Ethical Performance
inside intelligence for responsible business
 

editorial

Foreign policy needs to support responsible business practice

September 2008

Ethical investors maintain lists of countries flouting human rights in order to avoid putting money into companies with operations there. Democratic governments keep similar lists and, on occasion, seek to intervene.
 
Concerned about human rights abuses by the Mugabe regime in Zimbabwe, the UK government recently took the unusual step of writing in confidence to 16 companies asking them to sign a voluntary agreement to uphold human rights in the country (see page one). All have refused to do so (although at least one is to stop sourcing Zimbabwean products).
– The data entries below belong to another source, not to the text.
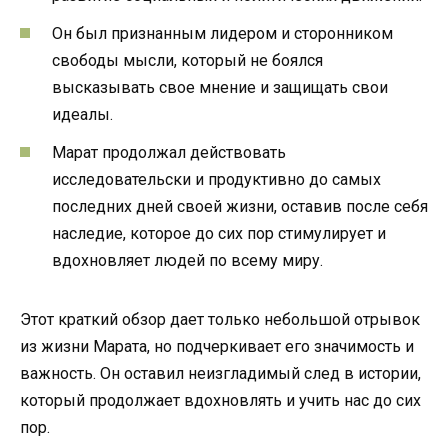
Он был признанным лидером и сторонником
свободы мысли, который не боялся
высказывать свое мнение и защищать свои
идеалы.
Марат продолжал действовать
исследовательски и продуктивно до самых
последних дней своей жизни, оставив после себя
наследие, которое до сих пор стимулирует и
вдохновляет людей по всему миру.
Этот краткий обзор дает только небольшой отрывок
из жизни Марата, но подчеркивает его значимость и
важность. Он оставил неизгладимый след в истории,
который продолжает вдохновлять и учить нас до сих
пор.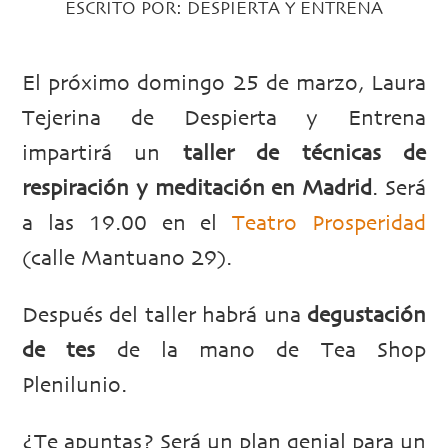
ESCRITO POR:
DESPIERTA Y ENTRENA
El próximo domingo 25 de marzo, Laura
Tejerina de Despierta y Entrena
impartirá un
taller de técnicas de
respiración y meditación en Madrid
. Será
a las 19.00 en el
Teatro Prosperidad
(calle Mantuano 29).
Después del taller habrá una
degustación
de tes
de la mano de Tea Shop
Plenilunio.
¿Te apuntas? Será un plan genial para un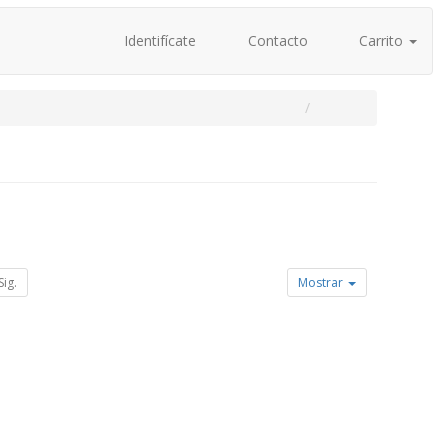
Identifícate
Contacto
Carrito
Sig.
Mostrar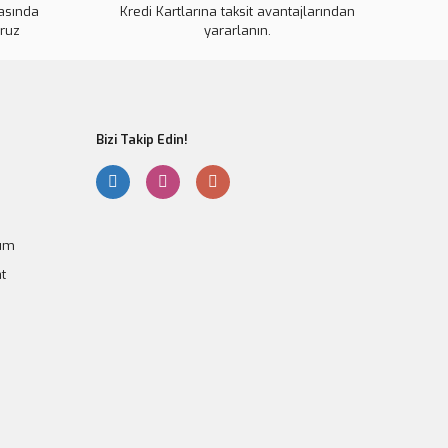
kasında
Kredi Kartlarına taksit avantajlarından
oruz
yararlanın.
Gönder
LiPo Pil Konnektörü
Bizi Takip Edin!
5 TL
a Yok
tum
t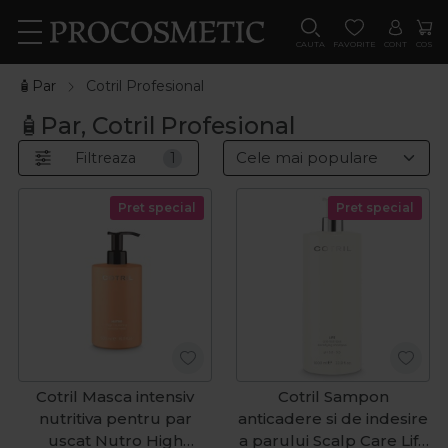
CAUTA
FAVORITE
CONT
COS
🧴Par
Cotril Profesional
🧴Par, Cotril Profesional
Filtreaza
1
Pret special
Pret special
Cotril Masca intensiv
Cotril Sampon
nutritiva pentru par
anticadere si de indesire
uscat Nutro High
a parului Scalp Care Life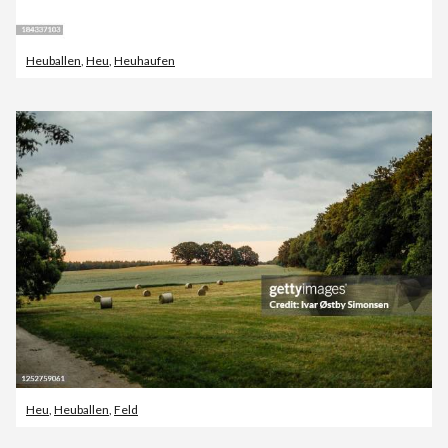
Heuballen
,
Heu
,
Heuhaufen
Heu
,
Heuballen
,
Feld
Are they right?
 
The question brings to mind Robin Cook’s memorable pledge on becoming foreign secretary in 1997 that the UK government would adopt an ethical stance and ‘put human rights at the heart of our foreign policy’.
 
But companies make awkward instruments of foreign policy. The nature of their involvement varies, as do their social responsibilities. And so do the consequences of their actions. Importing perishable vegetables from Zimbabwe is not the same as having spent five years building a platinum mine in the country. Unsurprisingly, the Mugabe regime countered with the threat of taking over the mine, if Anglo American were to quit. Wholesale withdrawal could make matters worse, not better.
 
All businesses operating in Zimbabwe face human rights challenges, notably in employment, where discrimination against regime opponents amounts to complicity in abuse. But many UK-based companies working in sensitive parts of the world have effective human rights risk management systems and are in a better position to make judgements than the Foreign Office. Paradoxically, that department has closed its specialist unit for corporate responsibility issues. Government concern over human rights in other countries would ring truer if the unit were reopened at once.
 
For these reasons, companies in this instance were right to resist official pressure, which came to light thanks to Freedom of Information legislation. But that may not always and everywhere be  the case. Complicity in human rights abuses is a material business risk. Coping with it would be helped if government policy were consistent. If Zimbabwe, why not China, Saudi Arabia or the West Bank (see page two)? When allegations of bribery and corruption were brought against BAE Systems in connection with the Al-Yamamah arms deal, the government aborted the inquiry.
 
The UK has historic responsibilities to Zimbabwe. Many of the UK companies operating there would probably be only to happy to leave on commercial grounds, but reasonably believe it would do more harm than good.